Copy word for word, please, the lines of the entries below running from the one containing "hak vermiş: Hayal" to the one containing "hayaller kurun ki, gerçekleştirmek", both ends included.

Page images and extracted text
□ □ □ □ □

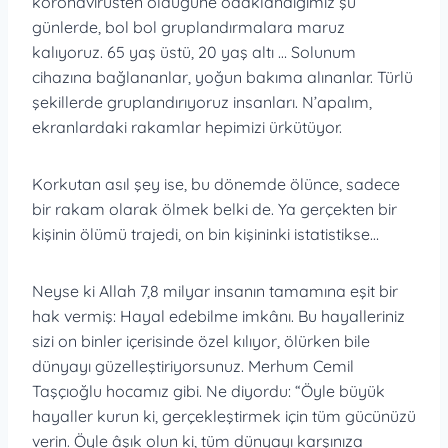
koronavirüsten öldüğüne odaklandığımız şu
günlerde, bol bol gruplandırmalara maruz
kalıyoruz. 65 yaş üstü, 20 yaş altı … Solunum
cihazına bağlananlar, yoğun bakıma alınanlar. Türlü
şekillerde gruplandırıyoruz insanları. N’apalım,
ekranlardaki rakamlar hepimizi ürkütüyor.
Korkutan asıl şey ise, bu dönemde ölünce, sadece
bir rakam olarak ölmek belki de. Ya gerçekten bir
kişinin ölümü trajedi, on bin kişininki istatistikse…
Neyse ki Allah 7,8 milyar insanın tamamına eşit bir
hak vermiş: Hayal edebilme imkânı. Bu hayalleriniz
sizi on binler içerisinde özel kılıyor, ölürken bile
dünyayı güzelleştiriyorsunuz. Merhum Cemil
Taşçıoğlu hocamız gibi. Ne diyordu: “Öyle büyük
hayaller kurun ki, gerçekleştirmek için tüm gücünüzü
verin. Öyle âşık olun ki, tüm dünyayı karşınıza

□ □ □ □ □

Task response:
hak vermiş: Hayal edebilme imkânı. Bu hayalleriniz
sizi on binler içerisinde özel kılıyor, ölürken bile
dünyayı güzelleştiriyorsunuz. Merhum Cemil
Taşçıoğlu hocamız gibi. Ne diyordu: “Öyle büyük
hayaller kurun ki, gerçekleştirmek için tüm gücünüzü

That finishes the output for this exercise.